*Direction A*: For each statement below, say whether the Kubernetes-on-Alpine article supports it, answering yes or no and quoting the words of the article that decide it: (i) the author picked kubeadm because its binary already ships with the kubernetes package on Alpine; (ii) the author's VM ran Alpine Linux 3.10; (iii) kubespray relies on Ansible under the hood.
*Direction B*: Pick out each line of the records that contains the string "lung", and copy those lines.

*Source text*:
****

DEV Community

loading...

How to create a Kubernetes cluster on Alpine Linux

Dave
K8s, Infra, Backend, and Distributed Systems!
・4 min read

this post will help you understand kubeadm, kubelet flags, and nuances of alpine

Creating a production-ready K8s cluster is almost a breeze nowadays on most cloud platforms so I was curious to see how hard it'd be to create a cluster from scratch on my own set of VMs... turns out not very hard.

To accomplish this, you can either do it the hard way or use some automation. You're presented with two options:

  • kubespray which uses Ansible under the hood
  • kubeadm which is the official way to do it, part of k/k, and supported by amazing k8s team of VMWare

As kubeadm's binary already comes with kubernetes package on Alpine, I decided to go with that option.

I already had KVM installed on my machine and had an Alpine Linux 3.9 VM ready to go, so you need to pause here and provision your VMs if you haven't already before you proceed.

Once you have your VM, you need to add community and testing repositories so you can get the needed binaries for Kubernetes and Docker packages:

# echo "@testing http://dl-cdn.alpinelinux.org/alpine/edge/testing/" >> /etc/apk/repositories
# echo "@community http://dl-cdn.alpinelinux.org/alpine/edge/community/" >> /etc/apk/repositories

then install required packages with:

# apk add kubernetes@testing
# apk add docker@community
# apk add cni-plugins@testing

at this point when I tried to start my docker service, I'd get an error:

# service docker start
supervise-daemon: --pidfile must be specified
failed to start Docker Daemon
ERROR: docker failed to start

This is apparently a bug on part of supervise-daemon and I created a merge request for this issue to alpine/aports but apparently this issue has been solved in newer versions of Alpine. In case you still run into this, you need to edit your /etc/init.d/docker file, add pidfile="/run/docker/docker.pid" and inside start_pre block add mkdir -p /run/docker.

****

*Input data*:
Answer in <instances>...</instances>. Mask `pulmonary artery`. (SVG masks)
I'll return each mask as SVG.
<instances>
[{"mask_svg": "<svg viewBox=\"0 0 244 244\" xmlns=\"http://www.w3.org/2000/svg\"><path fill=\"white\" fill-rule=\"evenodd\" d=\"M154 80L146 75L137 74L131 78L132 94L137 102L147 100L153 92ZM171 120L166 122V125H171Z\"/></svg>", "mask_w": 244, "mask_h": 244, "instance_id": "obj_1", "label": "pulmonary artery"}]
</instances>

****

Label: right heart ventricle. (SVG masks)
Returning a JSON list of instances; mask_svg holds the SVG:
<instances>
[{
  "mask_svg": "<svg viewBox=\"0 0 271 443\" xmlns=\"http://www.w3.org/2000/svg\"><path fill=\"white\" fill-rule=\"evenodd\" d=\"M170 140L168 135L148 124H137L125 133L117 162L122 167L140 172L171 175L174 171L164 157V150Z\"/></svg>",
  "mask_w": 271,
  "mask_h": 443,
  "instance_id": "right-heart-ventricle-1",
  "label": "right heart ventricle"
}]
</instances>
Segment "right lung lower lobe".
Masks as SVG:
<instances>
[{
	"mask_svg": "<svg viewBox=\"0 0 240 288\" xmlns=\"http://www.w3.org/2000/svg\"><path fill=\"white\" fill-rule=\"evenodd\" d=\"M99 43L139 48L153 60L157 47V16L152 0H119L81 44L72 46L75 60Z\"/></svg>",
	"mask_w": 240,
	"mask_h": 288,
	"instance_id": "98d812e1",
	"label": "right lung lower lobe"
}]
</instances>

****

*Task result A*:
(i) Yes: "As kubeadm's binary already comes with kubernetes package on Alpine, I decided to go with that option."
(ii) No: "had an Alpine Linux 3.9 VM ready to go"
(iii) Yes: "kubespray which uses Ansible under the hood"

*Task result B*:
Segment "right lung lower lobe".
	"label": "right lung lower lobe"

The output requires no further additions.